Under the tutelage of Matic and Michael Carrick, who was one of the best deep-lying playmakers in England during his playing career, Guendouzi has the attributes to grow substantially, even if he does not hit the levels that Carrick did at United. He also fits the profile of United’s recent signings, as Ole Gunnar Solskjaer has aimed to build a younger, fitter team that is expected to rise to the top as a group in upcoming seasons.
However, while Guendouzi has great potential and would be the best passer of the ball from United’s current defensive midfield options, he falls short of every senior midfielder currently at the club in terms of overall quality. Even at Arsenal, the likes of Granit Xhaka and Lucas Torreira are currently at a higher level than the Frenchman.

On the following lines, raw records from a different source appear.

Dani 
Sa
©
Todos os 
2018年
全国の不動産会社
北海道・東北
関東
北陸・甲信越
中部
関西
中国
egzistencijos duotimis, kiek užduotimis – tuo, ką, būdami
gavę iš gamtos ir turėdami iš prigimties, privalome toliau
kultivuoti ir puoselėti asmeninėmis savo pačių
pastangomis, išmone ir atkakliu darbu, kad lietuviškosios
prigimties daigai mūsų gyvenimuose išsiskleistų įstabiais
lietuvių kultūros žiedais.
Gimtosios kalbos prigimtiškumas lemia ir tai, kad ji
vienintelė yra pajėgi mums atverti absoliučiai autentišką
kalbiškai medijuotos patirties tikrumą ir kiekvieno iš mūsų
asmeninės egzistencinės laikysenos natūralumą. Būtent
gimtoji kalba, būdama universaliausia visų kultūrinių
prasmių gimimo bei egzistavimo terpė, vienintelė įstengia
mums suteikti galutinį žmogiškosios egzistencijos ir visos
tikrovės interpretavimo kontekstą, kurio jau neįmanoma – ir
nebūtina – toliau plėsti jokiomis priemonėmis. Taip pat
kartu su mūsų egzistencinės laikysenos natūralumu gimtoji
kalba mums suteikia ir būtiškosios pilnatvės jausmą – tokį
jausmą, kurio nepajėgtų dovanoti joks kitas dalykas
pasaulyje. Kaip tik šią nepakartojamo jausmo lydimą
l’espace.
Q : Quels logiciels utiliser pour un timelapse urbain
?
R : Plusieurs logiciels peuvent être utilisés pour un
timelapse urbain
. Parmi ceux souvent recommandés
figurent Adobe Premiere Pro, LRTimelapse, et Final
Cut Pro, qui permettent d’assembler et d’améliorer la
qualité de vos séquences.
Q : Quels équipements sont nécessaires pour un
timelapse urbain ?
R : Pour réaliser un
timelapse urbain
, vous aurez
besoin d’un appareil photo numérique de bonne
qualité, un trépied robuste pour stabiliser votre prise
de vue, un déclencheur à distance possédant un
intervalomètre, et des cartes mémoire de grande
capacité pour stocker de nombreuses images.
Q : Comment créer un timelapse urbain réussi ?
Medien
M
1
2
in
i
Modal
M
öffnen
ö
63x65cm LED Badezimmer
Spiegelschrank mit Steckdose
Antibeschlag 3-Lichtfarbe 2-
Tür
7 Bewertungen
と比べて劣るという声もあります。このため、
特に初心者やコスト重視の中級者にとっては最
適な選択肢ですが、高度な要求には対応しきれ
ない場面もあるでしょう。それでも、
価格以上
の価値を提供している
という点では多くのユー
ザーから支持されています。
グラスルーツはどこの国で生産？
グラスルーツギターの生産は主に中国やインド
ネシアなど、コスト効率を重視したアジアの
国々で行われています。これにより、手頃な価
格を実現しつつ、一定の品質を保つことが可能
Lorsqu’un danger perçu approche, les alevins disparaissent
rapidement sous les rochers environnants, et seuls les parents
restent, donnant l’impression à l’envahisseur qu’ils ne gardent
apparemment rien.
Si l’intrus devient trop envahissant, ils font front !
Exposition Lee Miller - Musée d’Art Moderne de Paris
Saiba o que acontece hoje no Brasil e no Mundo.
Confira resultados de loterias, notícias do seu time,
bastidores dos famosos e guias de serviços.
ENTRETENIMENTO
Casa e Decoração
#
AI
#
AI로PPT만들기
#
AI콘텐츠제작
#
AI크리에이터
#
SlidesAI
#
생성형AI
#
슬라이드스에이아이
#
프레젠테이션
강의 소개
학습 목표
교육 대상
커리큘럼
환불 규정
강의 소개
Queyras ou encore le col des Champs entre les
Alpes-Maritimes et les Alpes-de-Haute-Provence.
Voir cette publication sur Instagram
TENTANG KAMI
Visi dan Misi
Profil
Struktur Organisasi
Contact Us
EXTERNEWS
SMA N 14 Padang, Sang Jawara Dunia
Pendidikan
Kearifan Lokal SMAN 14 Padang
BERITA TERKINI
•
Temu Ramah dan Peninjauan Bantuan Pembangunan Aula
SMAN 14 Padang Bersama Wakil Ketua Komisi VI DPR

If Guendouzi aspires to be one of the best midfielders in Europe, he needs to join a club where he will play at least the same number of matches as he does at Arsenal, or secure a loan to such a club. Equally, if Solskjaer aspires for United to break into Europe’s Top 10 clubs next season, whoever plays in his defensive midfield slot must be a consistent and elite midfielder and ball-winner today.
Guendouzi is not that type of player, and he is not yet an elite deep-lying playmaker either, making this move highly unlikely unless a current United midfielder departs the club this summer.
Statistics obtained via WhoScored unless otherwise stated.